Making Reading More Accessible:
- Book support: I do prefer the real thing when it comes to reading so a book stand is a great investment. You can rest the book in the stand on a table, counter, or even your lap so your hands are not supporting the weight of the book.
- Audiobooks: With audiobooks, you don’t need to be sat in one place. You can ‘read’ while you cook, clean, or are out in the garden. This way you won’t risk getting stiff and uncomfortable from lack of movement.
- E-readers: Kindles and tablets are certainly lighter than books and can come with their own stands. One of the best things about E-readers is that you can enlarge the text to whatever size best suits you, so this makes for easier reading.

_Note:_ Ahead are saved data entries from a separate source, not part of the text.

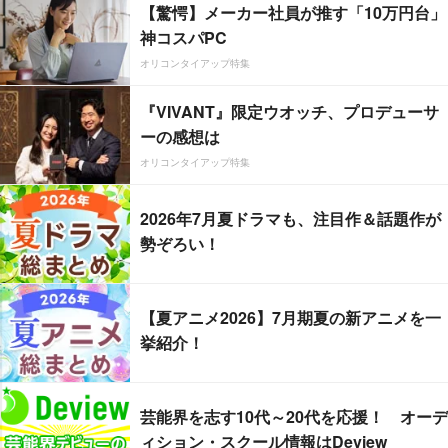
【驚愕】メーカー社員が推す「10万円台」
神コスパPC
オリコンタイアップ特集
『VIVANT』限定ウオッチ、プロデューサ
ーの感想は
オリコンタイアップ特集
2026年7月夏ドラマも、注目作＆話題作が
勢ぞろい！
【夏アニメ2026】7月期夏の新アニメを一
挙紹介！
芸能界を志す10代～20代を応援！ オーデ
ィション・スクール情報はDeview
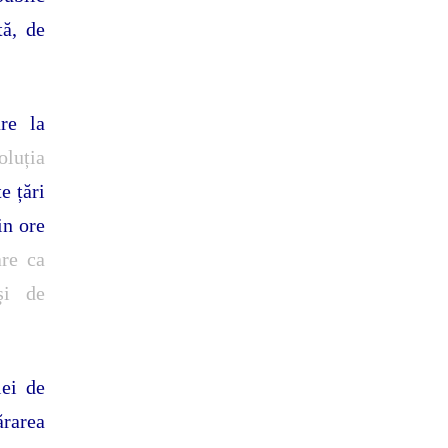
tă, de
re la
oluția
e țări
in ore
are ca
şi de
iei de
rarea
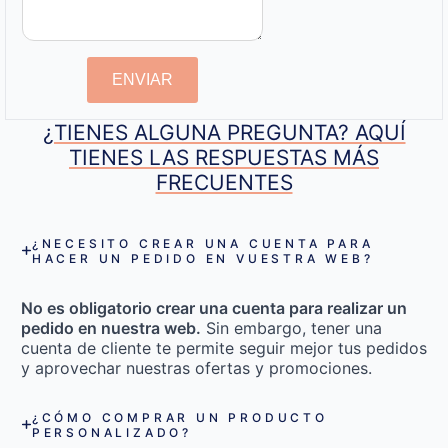
ENVIAR
¿TIENES ALGUNA PREGUNTA? AQUÍ
TIENES LAS RESPUESTAS MÁS
FRECUENTES
¿NECESITO CREAR UNA CUENTA PARA
HACER UN PEDIDO EN VUESTRA WEB?
No es obligatorio crear una cuenta para realizar un
pedido en nuestra web.
Sin embargo, tener una
cuenta de cliente te permite seguir mejor tus pedidos
y aprovechar nuestras ofertas y promociones.
¿CÓMO COMPRAR UN PRODUCTO
PERSONALIZADO?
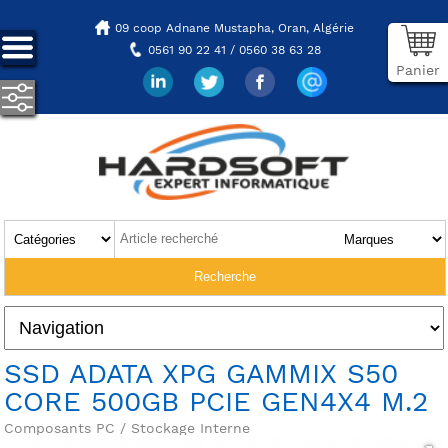
09 coop Adnane Mustapha,
Oran, Algérie
0561 90 22 41 / 0560 38 63 28
Panier
SSD ADATA XPG GAMMIX S50
CORE 500GB PCIE GEN4X4 M.2
Composants PC / Stockage Interne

Cooking can certainly be good for the soul. Working with spices and making works of art with food is a hobby shared by many. But we are all very aware of how difficult operating the kitchen can be for someone with arthritis. This is why we have the Uccello Kettle and many other accessible kitchen aids so that you don’t have to say goodbye to your favourite pastime or independence.
Making Cooking More Accessible
- Kitchen aids: There are many kitchen aids out there, one of which being the Uccello Kettle (opens in a new window). Whether you use it to make a cup of tea, cook the pasta or make a pot noodle. The Uccello Kettle is the ideal kitchen aid for arthritic hands. Watch this space for more amazing kitchen aids coming out from our team here at Uccello Designs (opens in a new window).
- Gell mats: If you know you will be standing for long periods of time in the kitchen (generally a tiled floor) there are anti-fatigue mats you can stand on to help relieve any pressure on your legs, hips, and back.
- Take a break: It’s always important to take regular breaks when in the kitchen. While you wait for the kettle to boil or the sauce to simmer, take regular breaks. Your body will thank you.